杭电ACM 1041 Computer Transformation

                   Computer Transformation

Problem Description

A sequence consisting of one digit, the number 1 is initially written into a computer. At each successive time step, the computer simultaneously tranforms each digit 0 into the sequence 1 0 and each digit 1 into the sequence 0 1. So, after the first time step, the sequence 0 1 is obtained; after the second, the sequence 1 0 0 1, after the third, the sequence 0 1 1 0 1 0 0 1 and so on.
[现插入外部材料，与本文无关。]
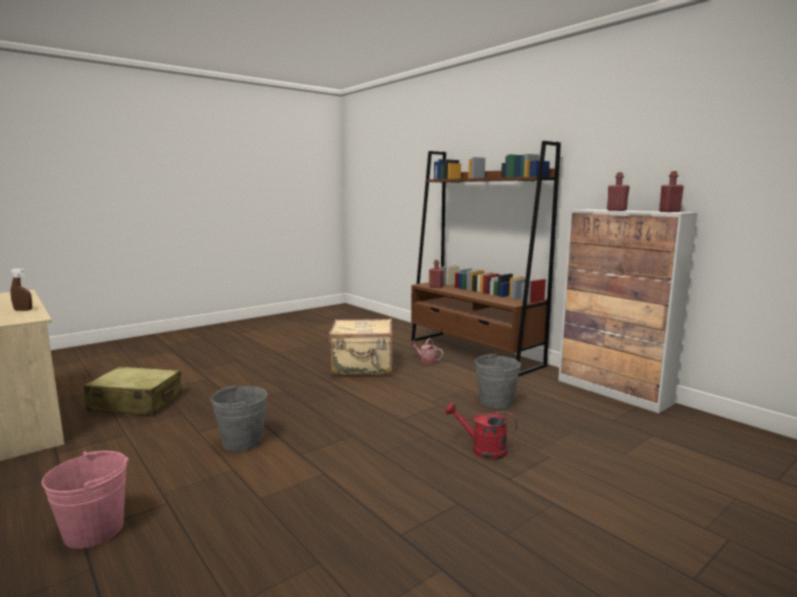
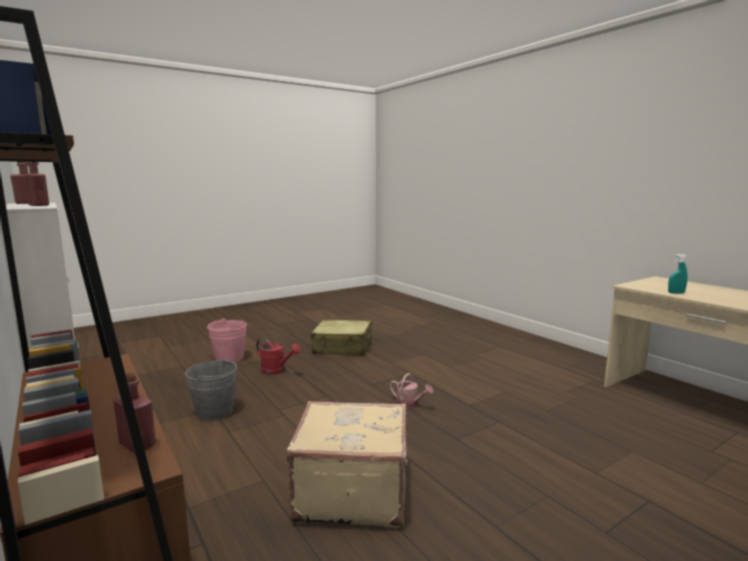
camera: 175 degrees left, 0 degrees up
brown spray bottle [11,269,32,311] -> turquoise spray bottle [668,254,688,293]
pink bucket [42,451,129,549] -> pink bucket moved to [207,318,247,363]
beige suitcase [84,366,182,416] -> beige suitcase moved to [311,320,372,355]
grey bucket [210,384,267,452] -> none
watering can [410,338,444,364] -> watering can moved to [390,373,433,408]

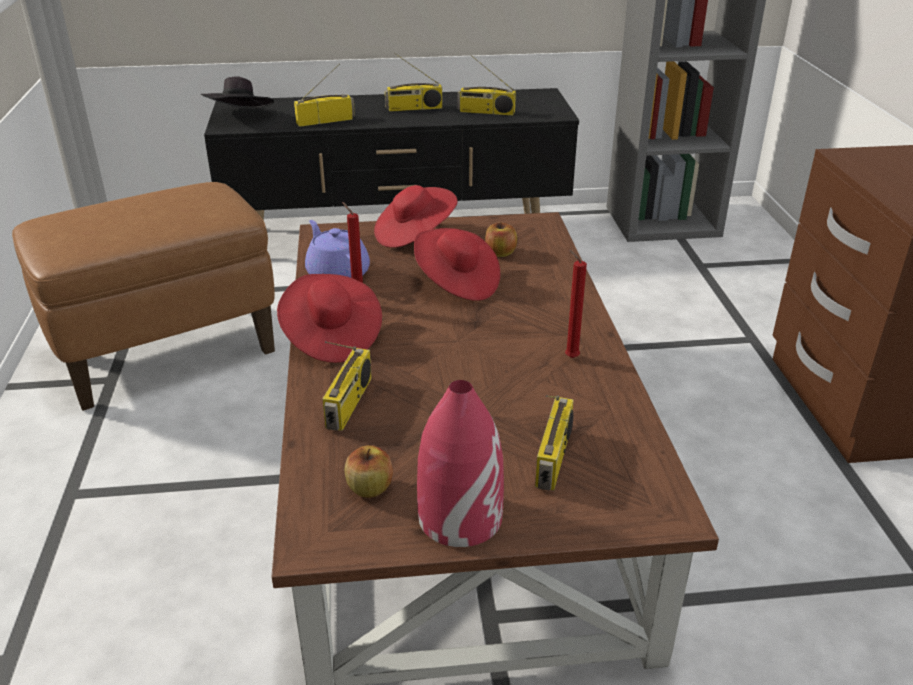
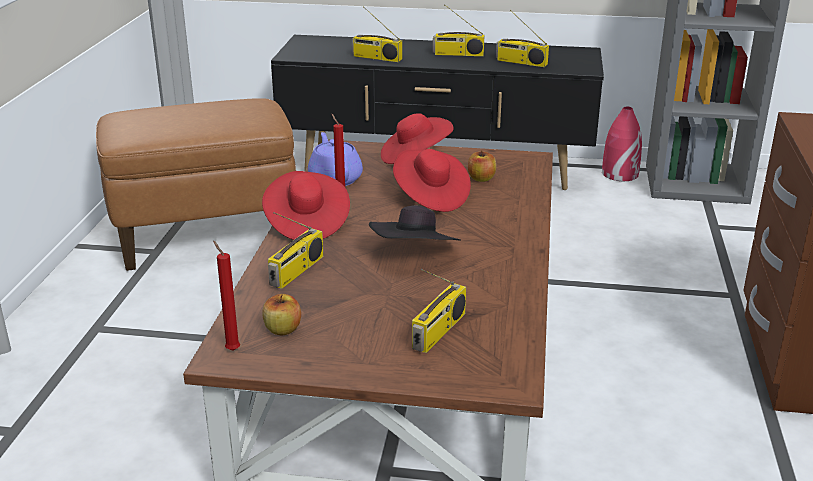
camera: 15 degrees right, 5 degrees down
black hat [201,76,274,108] -> black hat moved to [369,205,461,241]
radio [294,63,355,127] -> radio turned 150 degrees counterclockwise [352,6,402,62]
red vase [417,380,504,547] -> red vase moved to [602,107,642,181]
red candle [565,249,587,358] -> red candle moved to [213,240,240,351]

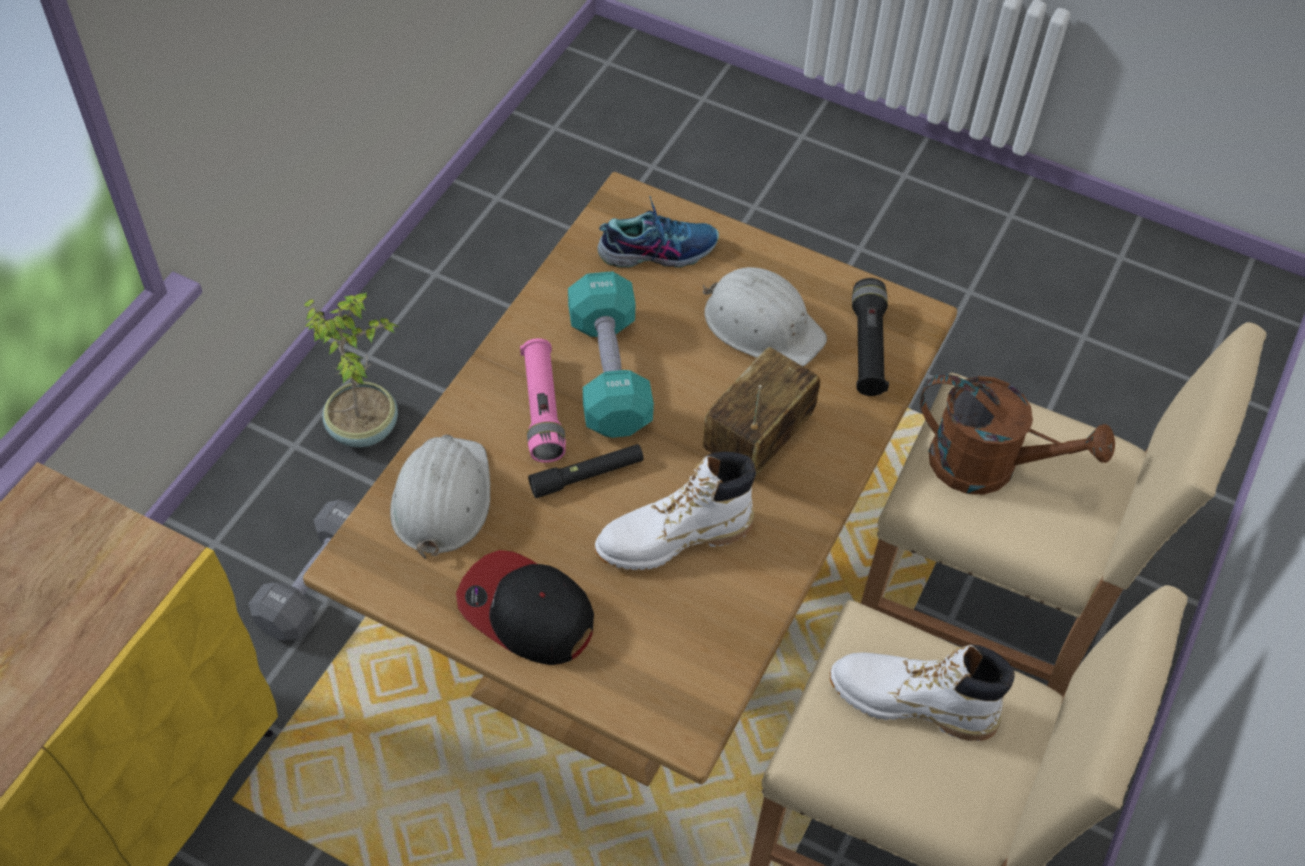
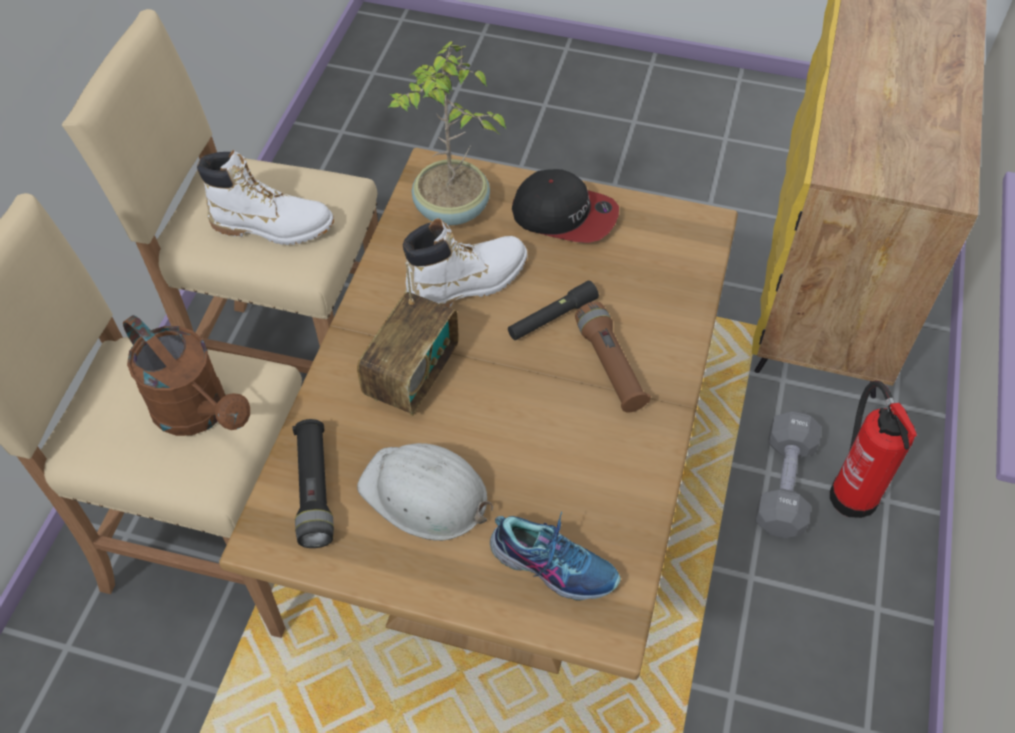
camera: 170 degrees right, 0 degrees up
potted plant [304,292,399,447] -> potted plant moved to [388,41,506,225]
white hard hat [390,435,490,559] -> none
pink flashlight [520,338,566,463] -> brown flashlight [575,301,651,413]
turquoise dumbbell [568,272,654,438] -> none
shoe [597,197,719,268] -> shoe turned 135 degrees counterclockwise [490,511,621,601]
brown watering can [920,374,1115,495] -> brown watering can turned 150 degrees counterclockwise [123,315,250,436]
none -> fire extinguisher [830,380,917,518]

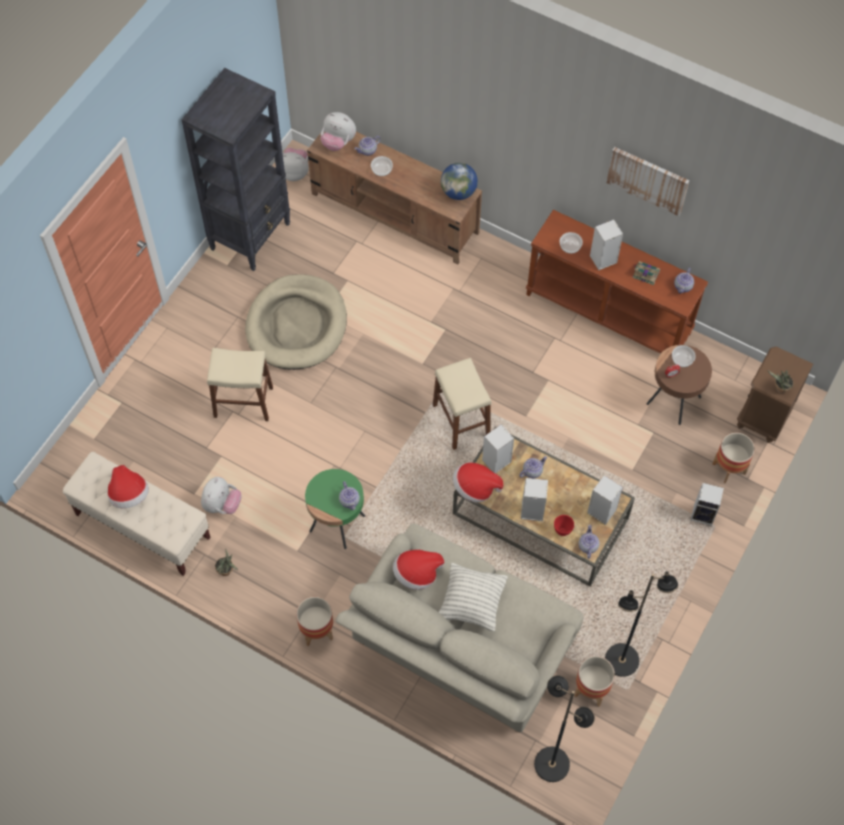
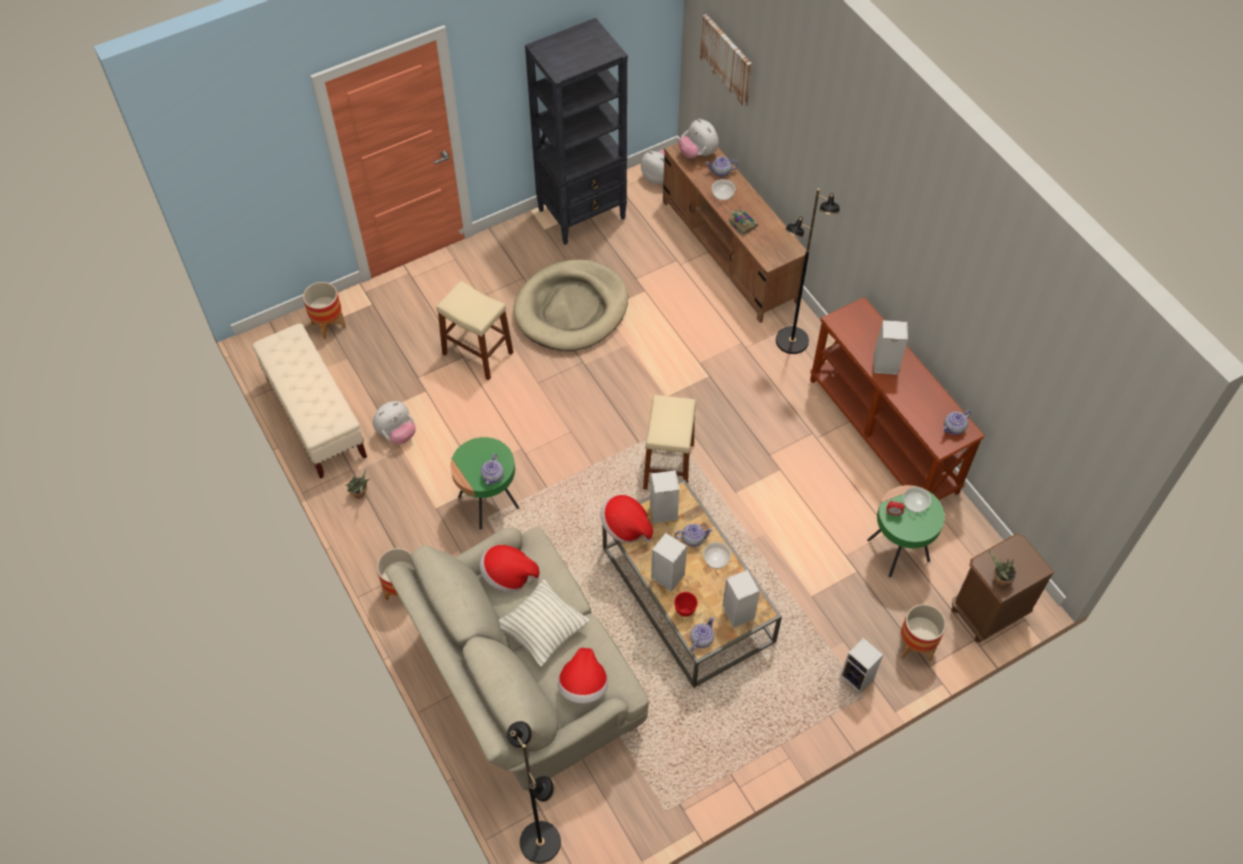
camera: 30 degrees right, 5 degrees down
hat [108,465,149,508] -> hat moved to [558,648,608,704]
globe [441,163,478,200] -> none
bowl [560,232,583,254] -> bowl moved to [703,542,731,569]
planter [574,656,615,707] -> planter moved to [303,282,346,339]
black floor lamp [605,571,678,677] -> black floor lamp moved to [776,189,840,354]
picture [607,147,689,216] -> picture moved to [700,14,752,107]
book [632,261,660,285] -> book moved to [728,210,758,235]
brown side table [647,345,712,425] -> green side table [867,485,945,577]

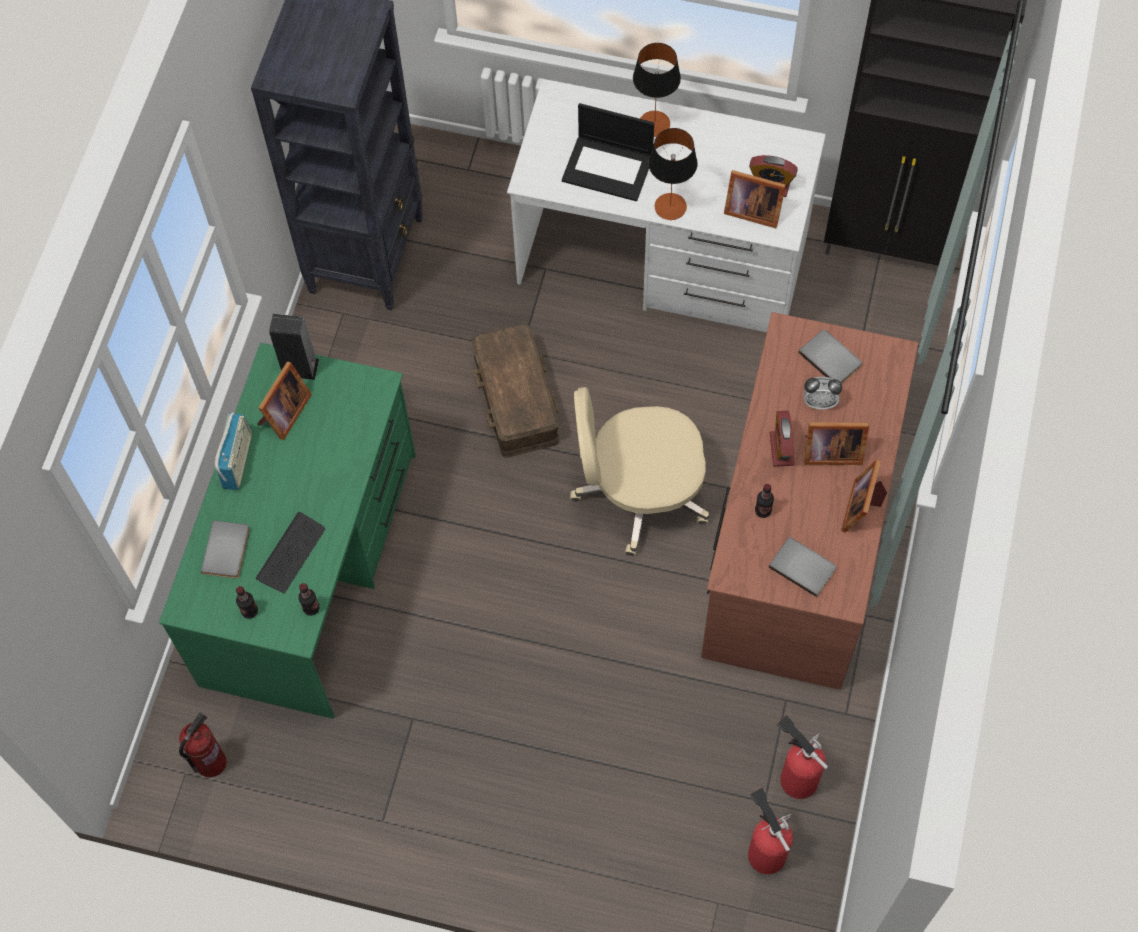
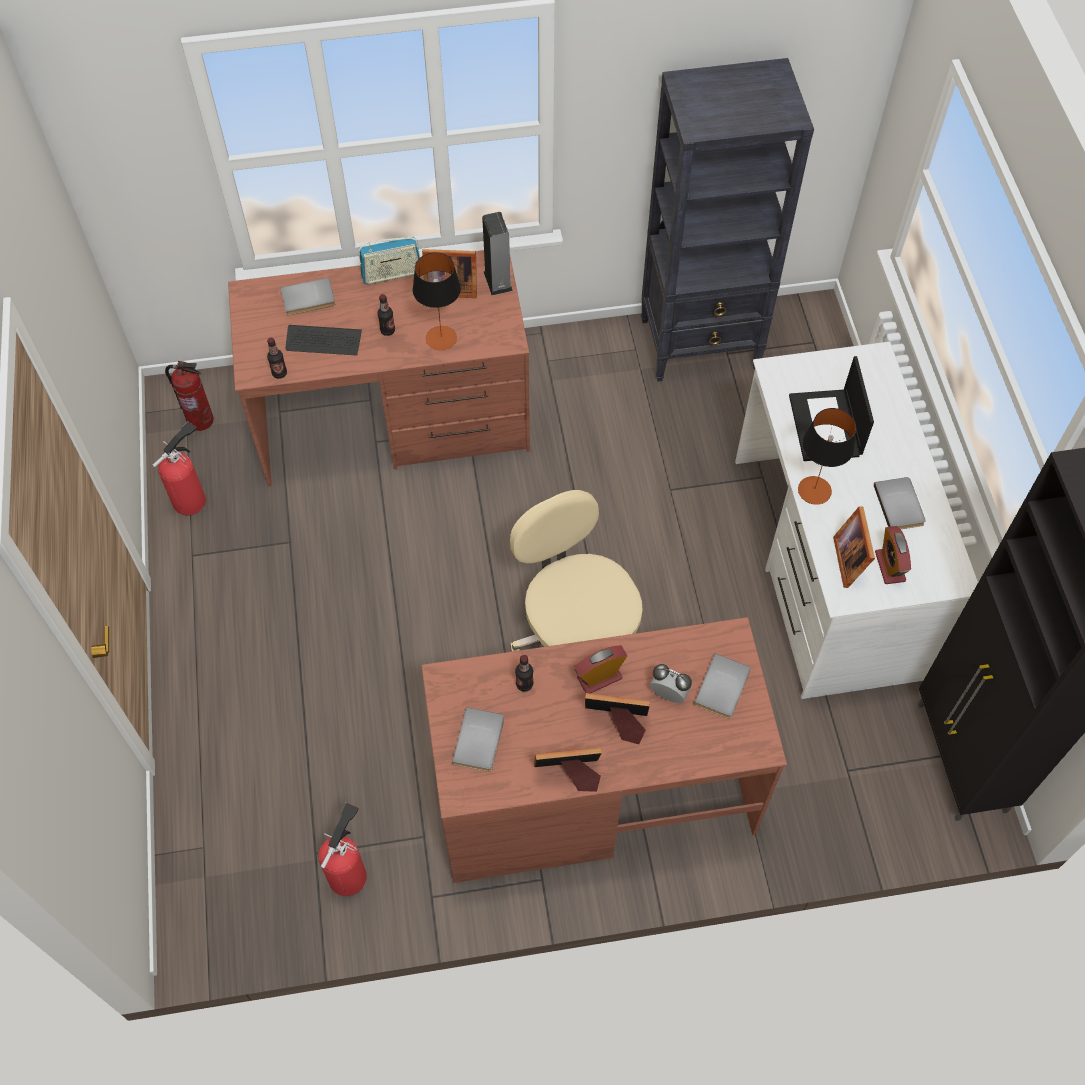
camera: 65 degrees right, 5 degrees down
green desk [159,343,416,719] -> brown desk [228,250,530,487]
bottle [236,586,258,619] -> bottle moved to [378,294,395,336]
brown storage box [472,324,559,458] -> none
table lamp [633,43,681,137] -> table lamp moved to [412,252,461,351]
fire extinguisher [748,788,793,874] -> fire extinguisher moved to [152,421,206,515]
alarm clock [804,377,842,409] -> alarm clock turned 135 degrees clockwise [650,664,692,703]
picture frame [804,422,869,465] -> picture frame turned 120 degrees clockwise [585,693,650,744]
none -> grey book [874,477,926,529]

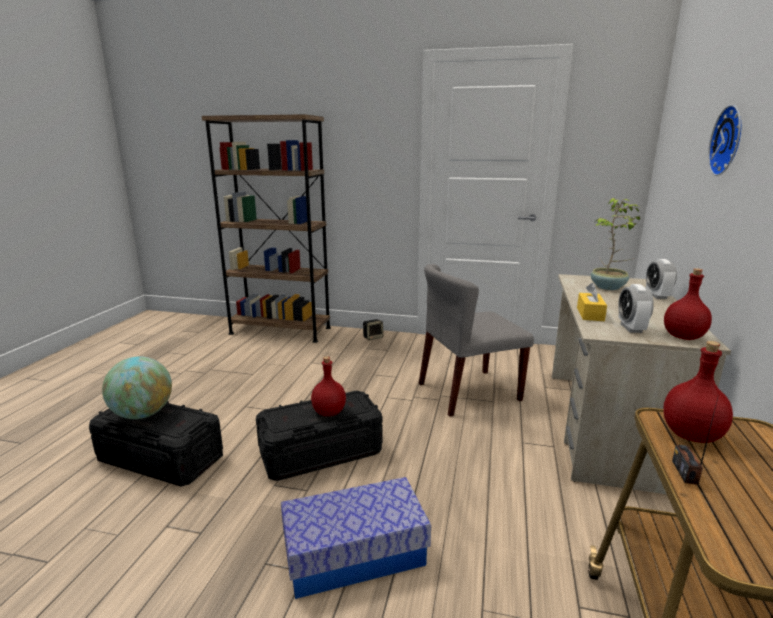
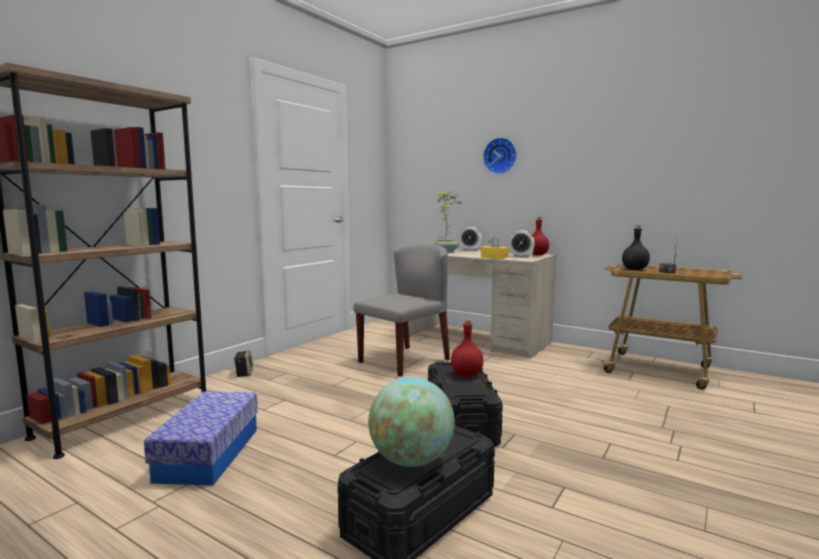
camera: 70 degrees left, 10 degrees down
storage box [281,477,431,599] -> storage box moved to [144,391,258,486]
grey chair [419,264,534,417] -> grey chair turned 135 degrees counterclockwise [354,244,450,377]
red bottle [663,341,733,443] -> black bottle [622,225,650,270]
How many pairs of consequitive zeroes will appear in the sequence after n steps?

  Input

Every input line contains one natural number n (0 < n ≤1000).

 

Output

For each input n print the number of consecutive zeroes pairs that will appear in the sequence after n steps.

 

Sample Input

  
  

   
   2
3
  
  

 

Sample Output

  
  

   
   1
1
  
  

 

AC代码：

/*这一题首先要分析、找规律：shu[i]=shu[i-1]*2+1(i是偶数)
                            shu[i]=shu[i-1]*2-1(i是奇数)
又因为计算结果非常大，所以要用到大数*/
#include<stdio.h>
#include<string.h>
int shu[1010][1010];//定义数组来存放 0—1000的所有运算结果
int main()
{
    int i,j,k,n;
    memset(shu,0,sizeof(shu));//将数组 shu 清零
    shu[0][0]=0;
    shu[1][0]=0;
    for(i=2;i<=1000;i++)//根据规律计算每个数的结果
    {
 for(j=0;j<1010;j++)
 {
  shu[i][j]=shu[i][j]+shu[i-1][j]*2;
  if(shu[i][j]>=10)
  {
   shu[i][j]=shu[i][j]-10;
   shu[i][j+1]=shu[i][j+1]+1;
  }
 }
  if(i%2==0)
  {
     shu[i][0]=shu[i][0]+1;
     if(shu[i][0]>=10)
     {
     shu[i][0]=shu[i][0]-10;
     for(k=1;k<1010;k++)
     {
      shu[i][k]=shu[i][k]+1;
      if(shu[i][k]<10)
       break;
      else
       shu[i][k]=shu[i][k]-10;
     }
     }
  }
    if(i%2!=0)
  {
     shu[i][0]=shu[i][0]-1;
     if(shu[i][0]<0)
     {
     shu[i][0]=shu[i][0]+10;
     for(k=1;k<1010;k++)
     {
      shu[i][k]=shu[i][k]-1;
      if(shu[i][k]>0)
       break;
      else
       shu[i][k]=shu[i][k]+10;
     }
     }
  }
 }
  while(scanf("%d",&n)!=EOF)
  {
   for(i=1009;i>=0&&shu[n][i]==0;i--);//注意输出结果时不能输出前面的 0 
   if(i>=0)
   {
    for(;i>=0;i--)
     printf("%d",shu[n][i]);
   }
   else
    printf("0");
   printf("\n");
  }
  return 0;
}